> Wyodrębniony tekst
Na koncie nie musisz blokować oszczędności

Jeśli dysponujesz pieniędzmi, których nie chcesz zamrażać na lokacie otwórz konto oszczędnościowe. Taki produkt oferuje większość banków, a w wielu przypadkach oprocentowanie jest tylko nieznacznie niższe niż w przypadku lokaty.

Emocje po depozytowej wojnie powoli opadają i sytuacja na rynku zaczyna się stabilizować. Najwyższe stawki oprocentowania lokat pojawiają się znów przy depozytach o dłuższym terminie zapadalności, a lokaty krótkoterminowe nie są już aż tak atrakcyjne jak jeszcze kilka miesięcy temu. Zysk na poziomie 6 czy 7 proc. przy lokatach trzymiesięcznych, które były głównym orężem depozytowej wojny, gwarantuje już tylko kilka banków.

W takiej sytuacji ponownie atrakcyjną alternatywą dla lokat stają się konta oszczędnościowe . Ich oprocentowanie jest co prawda trochę niższe, ale produkty te są znacznie bardziej elastyczne i wygodne. Warto także podkreślić, że najlepiej oprocentowane oferty przynoszą zysk porównywalny do lokat .

 

Rachunki Oszczędnościowe
Bank Oprocentowanie dla kwoty 5 tys. Bank Oprocentowanie dla kwoty 20 tys. Bank Oprocentowanie dla kwoty 50 tys.

> Wyświetlone rekordy
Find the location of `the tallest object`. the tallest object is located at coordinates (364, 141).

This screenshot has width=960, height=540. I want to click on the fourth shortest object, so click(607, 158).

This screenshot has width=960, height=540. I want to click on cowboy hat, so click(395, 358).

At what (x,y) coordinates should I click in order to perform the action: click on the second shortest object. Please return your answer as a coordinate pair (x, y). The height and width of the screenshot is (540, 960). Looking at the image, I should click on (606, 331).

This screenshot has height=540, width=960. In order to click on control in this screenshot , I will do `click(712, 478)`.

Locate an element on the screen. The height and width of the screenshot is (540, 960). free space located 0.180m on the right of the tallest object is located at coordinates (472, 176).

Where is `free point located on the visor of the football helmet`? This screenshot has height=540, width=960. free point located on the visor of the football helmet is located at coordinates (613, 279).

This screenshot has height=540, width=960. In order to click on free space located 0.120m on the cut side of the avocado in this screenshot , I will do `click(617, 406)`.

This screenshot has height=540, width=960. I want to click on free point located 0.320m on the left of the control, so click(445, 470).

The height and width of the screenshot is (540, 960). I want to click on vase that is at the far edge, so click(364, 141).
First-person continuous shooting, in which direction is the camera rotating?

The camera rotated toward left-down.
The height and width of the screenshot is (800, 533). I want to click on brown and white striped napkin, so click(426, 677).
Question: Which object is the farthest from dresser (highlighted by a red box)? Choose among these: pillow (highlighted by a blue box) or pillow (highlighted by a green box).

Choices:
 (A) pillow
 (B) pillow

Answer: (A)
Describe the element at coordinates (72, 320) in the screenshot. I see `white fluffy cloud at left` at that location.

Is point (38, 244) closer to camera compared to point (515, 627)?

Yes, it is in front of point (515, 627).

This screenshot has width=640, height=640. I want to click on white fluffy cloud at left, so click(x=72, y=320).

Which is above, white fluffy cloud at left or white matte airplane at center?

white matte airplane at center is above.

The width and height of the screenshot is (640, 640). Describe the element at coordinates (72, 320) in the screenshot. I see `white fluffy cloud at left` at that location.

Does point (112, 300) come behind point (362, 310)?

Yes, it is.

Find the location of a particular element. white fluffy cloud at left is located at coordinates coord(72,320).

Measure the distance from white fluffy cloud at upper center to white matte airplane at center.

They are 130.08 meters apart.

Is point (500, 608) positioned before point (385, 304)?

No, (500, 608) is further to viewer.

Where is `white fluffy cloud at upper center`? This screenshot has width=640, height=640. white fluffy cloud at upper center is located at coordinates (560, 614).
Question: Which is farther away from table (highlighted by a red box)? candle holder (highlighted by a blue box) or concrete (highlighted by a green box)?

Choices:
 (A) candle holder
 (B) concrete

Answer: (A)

> Twoje zadanie
Jaki zysk przy lokatach trzymiesięcznych gwarantuje już tylko kilka banków według tekstu o kontach oszczędnościowych? Korzystaj wyłącznie z tekstu o kontach oszczędnościowych.

> Oczekiwana odpowiedź
Zysk na poziomie 6 czy 7 proc.